Your objective. Set the records down again in full, exactly as they are, apart from the images.

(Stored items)
===
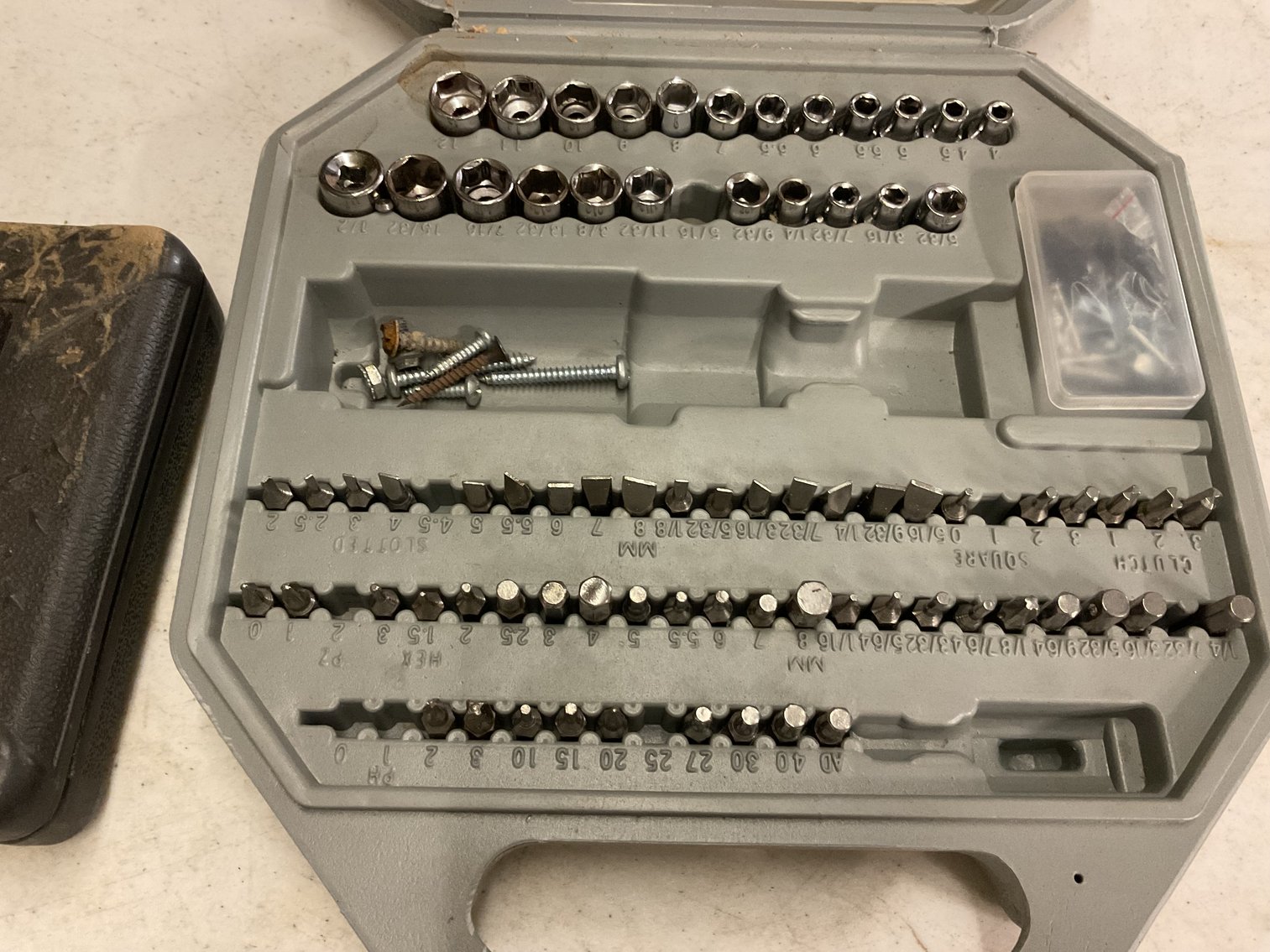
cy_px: 476
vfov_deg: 48.2
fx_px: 1064
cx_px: 635
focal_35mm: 29
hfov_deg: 61.7
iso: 320
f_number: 1.8
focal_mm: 3
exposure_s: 1/40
===
The answer.
cy_px: 476
vfov_deg: 48.2
fx_px: 1064
cx_px: 635
focal_35mm: 29
hfov_deg: 61.7
iso: 320
f_number: 1.8
focal_mm: 3
exposure_s: 1/40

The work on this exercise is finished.